Este miércoles 27 de julio he tenido el placer de participar en la Welcome Reception del la VII edición del European Congress of Methodology que se ha celebrado en Palma.

Ha sido un verdadero honor, como he podido explicar ante muchos profesores y catedráticos no solo de la UIB, sino de diversas universidades del Estado español y de distintos centros académicos de hasta 25 países de cuatro continentes. Las dos razones principales por las que era particularmente especial para mí participar como concejal del Ayuntamiento de Palma en este acto: una personal y otra política.

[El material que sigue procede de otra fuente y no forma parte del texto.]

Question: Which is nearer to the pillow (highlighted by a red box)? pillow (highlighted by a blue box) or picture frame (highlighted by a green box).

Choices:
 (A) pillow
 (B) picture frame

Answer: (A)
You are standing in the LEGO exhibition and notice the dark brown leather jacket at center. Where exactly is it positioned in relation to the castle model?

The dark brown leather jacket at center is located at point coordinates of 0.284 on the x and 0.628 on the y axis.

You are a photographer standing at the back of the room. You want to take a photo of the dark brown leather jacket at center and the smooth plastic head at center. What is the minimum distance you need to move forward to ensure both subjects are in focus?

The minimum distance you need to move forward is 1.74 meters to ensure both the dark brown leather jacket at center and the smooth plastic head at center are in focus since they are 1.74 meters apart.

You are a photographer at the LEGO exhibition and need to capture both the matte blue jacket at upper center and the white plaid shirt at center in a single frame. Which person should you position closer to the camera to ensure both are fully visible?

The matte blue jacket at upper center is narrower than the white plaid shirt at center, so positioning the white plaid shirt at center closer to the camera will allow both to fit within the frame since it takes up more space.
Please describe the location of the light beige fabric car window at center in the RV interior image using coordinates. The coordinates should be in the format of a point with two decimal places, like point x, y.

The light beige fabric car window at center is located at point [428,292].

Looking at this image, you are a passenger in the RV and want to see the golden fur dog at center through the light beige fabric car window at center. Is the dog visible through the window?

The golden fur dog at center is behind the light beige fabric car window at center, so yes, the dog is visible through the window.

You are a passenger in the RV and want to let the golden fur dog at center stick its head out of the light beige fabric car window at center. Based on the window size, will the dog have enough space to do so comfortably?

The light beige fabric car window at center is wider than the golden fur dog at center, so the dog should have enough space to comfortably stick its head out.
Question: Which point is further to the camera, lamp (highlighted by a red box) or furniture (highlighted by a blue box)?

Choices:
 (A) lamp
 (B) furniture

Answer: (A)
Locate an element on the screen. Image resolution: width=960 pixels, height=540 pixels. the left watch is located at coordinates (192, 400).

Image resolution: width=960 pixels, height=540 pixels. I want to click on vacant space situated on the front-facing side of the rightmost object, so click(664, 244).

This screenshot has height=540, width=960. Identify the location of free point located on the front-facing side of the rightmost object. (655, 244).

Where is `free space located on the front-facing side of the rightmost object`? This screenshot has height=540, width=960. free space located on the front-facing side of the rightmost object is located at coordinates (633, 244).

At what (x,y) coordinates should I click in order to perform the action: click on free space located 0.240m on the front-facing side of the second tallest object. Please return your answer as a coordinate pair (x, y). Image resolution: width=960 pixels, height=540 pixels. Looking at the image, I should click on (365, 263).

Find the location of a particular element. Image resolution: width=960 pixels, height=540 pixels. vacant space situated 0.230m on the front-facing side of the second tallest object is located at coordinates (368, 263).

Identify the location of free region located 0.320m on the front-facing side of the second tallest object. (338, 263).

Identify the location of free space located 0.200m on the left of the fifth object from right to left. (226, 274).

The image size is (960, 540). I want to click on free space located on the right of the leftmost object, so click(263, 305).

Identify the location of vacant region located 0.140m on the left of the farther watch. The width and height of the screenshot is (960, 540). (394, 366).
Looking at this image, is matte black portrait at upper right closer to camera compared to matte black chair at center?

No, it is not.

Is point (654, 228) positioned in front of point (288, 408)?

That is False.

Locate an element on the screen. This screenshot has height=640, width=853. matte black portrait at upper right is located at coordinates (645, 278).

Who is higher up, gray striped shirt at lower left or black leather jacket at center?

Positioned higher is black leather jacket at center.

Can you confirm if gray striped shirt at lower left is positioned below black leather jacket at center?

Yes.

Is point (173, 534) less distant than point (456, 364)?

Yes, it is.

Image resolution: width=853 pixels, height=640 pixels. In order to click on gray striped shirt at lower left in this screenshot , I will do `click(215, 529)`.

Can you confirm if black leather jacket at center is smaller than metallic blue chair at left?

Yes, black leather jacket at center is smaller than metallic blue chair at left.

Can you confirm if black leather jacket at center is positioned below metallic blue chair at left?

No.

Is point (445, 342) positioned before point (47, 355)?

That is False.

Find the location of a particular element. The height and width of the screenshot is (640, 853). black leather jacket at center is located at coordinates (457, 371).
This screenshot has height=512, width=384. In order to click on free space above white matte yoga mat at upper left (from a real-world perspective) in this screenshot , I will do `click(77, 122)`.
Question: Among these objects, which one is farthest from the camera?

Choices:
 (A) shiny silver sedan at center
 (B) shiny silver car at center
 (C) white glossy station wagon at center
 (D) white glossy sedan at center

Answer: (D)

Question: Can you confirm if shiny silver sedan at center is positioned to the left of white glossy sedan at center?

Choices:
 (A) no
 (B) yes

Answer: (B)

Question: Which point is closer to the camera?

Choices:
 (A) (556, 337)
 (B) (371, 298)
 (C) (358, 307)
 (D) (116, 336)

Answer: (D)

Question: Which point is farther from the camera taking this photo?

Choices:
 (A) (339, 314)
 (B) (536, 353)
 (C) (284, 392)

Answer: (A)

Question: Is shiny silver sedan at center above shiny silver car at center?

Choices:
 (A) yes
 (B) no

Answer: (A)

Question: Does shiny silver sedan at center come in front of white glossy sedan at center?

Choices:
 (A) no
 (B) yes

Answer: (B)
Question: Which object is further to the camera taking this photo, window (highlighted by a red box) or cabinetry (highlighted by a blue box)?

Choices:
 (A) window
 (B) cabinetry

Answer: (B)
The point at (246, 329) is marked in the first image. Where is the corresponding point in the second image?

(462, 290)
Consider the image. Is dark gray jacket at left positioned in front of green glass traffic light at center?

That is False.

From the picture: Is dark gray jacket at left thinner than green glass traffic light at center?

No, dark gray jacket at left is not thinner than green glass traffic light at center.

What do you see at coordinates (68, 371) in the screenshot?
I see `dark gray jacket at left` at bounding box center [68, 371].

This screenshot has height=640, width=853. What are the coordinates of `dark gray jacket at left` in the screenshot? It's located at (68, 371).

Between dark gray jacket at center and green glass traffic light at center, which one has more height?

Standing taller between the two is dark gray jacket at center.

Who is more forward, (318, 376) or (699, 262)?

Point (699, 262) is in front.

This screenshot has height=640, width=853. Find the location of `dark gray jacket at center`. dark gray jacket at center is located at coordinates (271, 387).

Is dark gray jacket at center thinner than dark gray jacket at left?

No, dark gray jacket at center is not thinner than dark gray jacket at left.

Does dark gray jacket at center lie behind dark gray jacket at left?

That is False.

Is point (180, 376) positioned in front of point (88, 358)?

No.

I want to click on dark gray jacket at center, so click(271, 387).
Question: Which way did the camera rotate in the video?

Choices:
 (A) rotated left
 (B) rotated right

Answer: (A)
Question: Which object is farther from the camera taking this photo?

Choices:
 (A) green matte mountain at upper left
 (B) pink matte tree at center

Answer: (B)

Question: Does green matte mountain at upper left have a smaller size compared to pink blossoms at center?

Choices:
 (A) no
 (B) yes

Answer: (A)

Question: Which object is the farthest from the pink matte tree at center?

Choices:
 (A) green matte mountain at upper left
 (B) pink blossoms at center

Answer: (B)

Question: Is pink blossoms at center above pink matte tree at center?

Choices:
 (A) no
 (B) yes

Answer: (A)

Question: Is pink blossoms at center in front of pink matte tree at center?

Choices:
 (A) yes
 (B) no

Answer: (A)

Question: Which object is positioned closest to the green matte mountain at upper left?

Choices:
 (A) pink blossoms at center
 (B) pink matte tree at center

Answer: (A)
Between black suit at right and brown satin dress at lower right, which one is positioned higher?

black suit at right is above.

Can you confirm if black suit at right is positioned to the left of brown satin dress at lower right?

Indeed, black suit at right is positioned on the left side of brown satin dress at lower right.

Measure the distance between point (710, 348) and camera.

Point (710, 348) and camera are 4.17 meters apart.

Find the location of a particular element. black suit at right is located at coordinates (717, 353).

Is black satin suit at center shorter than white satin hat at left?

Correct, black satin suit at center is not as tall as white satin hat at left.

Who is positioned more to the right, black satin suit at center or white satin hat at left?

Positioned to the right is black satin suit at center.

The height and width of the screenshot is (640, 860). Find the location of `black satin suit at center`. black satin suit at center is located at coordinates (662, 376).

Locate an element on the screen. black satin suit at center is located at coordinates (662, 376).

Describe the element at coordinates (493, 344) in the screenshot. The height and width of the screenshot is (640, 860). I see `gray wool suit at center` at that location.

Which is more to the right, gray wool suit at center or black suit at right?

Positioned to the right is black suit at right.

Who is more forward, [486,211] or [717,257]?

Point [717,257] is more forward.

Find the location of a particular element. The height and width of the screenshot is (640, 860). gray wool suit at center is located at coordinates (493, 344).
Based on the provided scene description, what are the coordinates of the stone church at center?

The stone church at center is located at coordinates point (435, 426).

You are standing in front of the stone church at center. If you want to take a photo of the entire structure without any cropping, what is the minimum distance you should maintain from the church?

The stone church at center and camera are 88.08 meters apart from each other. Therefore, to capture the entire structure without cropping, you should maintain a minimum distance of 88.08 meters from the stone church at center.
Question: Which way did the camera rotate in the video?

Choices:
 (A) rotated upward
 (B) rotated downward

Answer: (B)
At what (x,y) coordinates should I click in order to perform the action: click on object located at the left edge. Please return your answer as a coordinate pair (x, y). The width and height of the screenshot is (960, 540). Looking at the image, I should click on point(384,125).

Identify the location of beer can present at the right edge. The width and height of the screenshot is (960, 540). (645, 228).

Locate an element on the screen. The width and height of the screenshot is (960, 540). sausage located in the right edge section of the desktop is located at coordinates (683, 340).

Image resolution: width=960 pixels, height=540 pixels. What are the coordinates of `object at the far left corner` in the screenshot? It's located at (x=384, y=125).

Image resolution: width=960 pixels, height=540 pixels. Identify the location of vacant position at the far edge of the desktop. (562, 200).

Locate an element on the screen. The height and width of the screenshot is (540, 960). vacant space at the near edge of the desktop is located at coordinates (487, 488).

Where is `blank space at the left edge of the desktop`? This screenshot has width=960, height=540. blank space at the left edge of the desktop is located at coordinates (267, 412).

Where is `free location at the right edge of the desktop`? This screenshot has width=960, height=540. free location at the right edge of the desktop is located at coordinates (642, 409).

La personal tiene que ver con los recuerdos de mi formación en psicología en la UIB. Buena parte del profesorado que ha conformado el Local Organising Committee me dieron clases de las distintas asignaturas de metodología del programa de la licenciatura: Albert Sesé, Rafa Jiménez o Berta Cajal, por mencionar algunos.
European Congress of Methodology
Lo más importante, de vuelta a mi visión política de la ciudad que hemos de construir, he corroborado con algunos de los académicos que nos visitan para el congreso cuál es la imagen –de sobra conocida– que se tiene en algunos sitios de Europa sobre nuestra isla, sobre nuestra ciudad. Ballermann es el término acuñado por la población alemana para referirse al destino que Palma representa: alcohol, borrachera, desenfreno sin sentido. Y no, esa no es la ciudad que queremos. Porque representa el modelo turístico del beneficio para unos pocos, de la masificación, de la destrucción del territorio, de la alimentación de fenómenos sociales como la prostitución –pasando por la trata de personas– o la venta ambulante, que no dejan de ser subproductos sociales de un modelo económico profundamente antisocial, profundamente desigual.

La Palma que queremos necesita un modelo económico radicalmente distinto, con un turismo de calidad y no masificado. Como dicen desde el GOB Mallorca, no es momento ya de hablar de desestacionalización o diversificación turística sino de contención e incluso de decrecimiento turístico. Y en ese nuevo modelo, el conocimiento, las ciencias y la investigación pueden y han de jugar un papel clave, un rol integrado en las dinámicas sociales de nuestra ciudad, de nuestra sociedad.

Los y las científicas de Europa y el mundo han de ser bienvenidas a Mallorca, a trabajar también aquí para construir un nuevo modelo.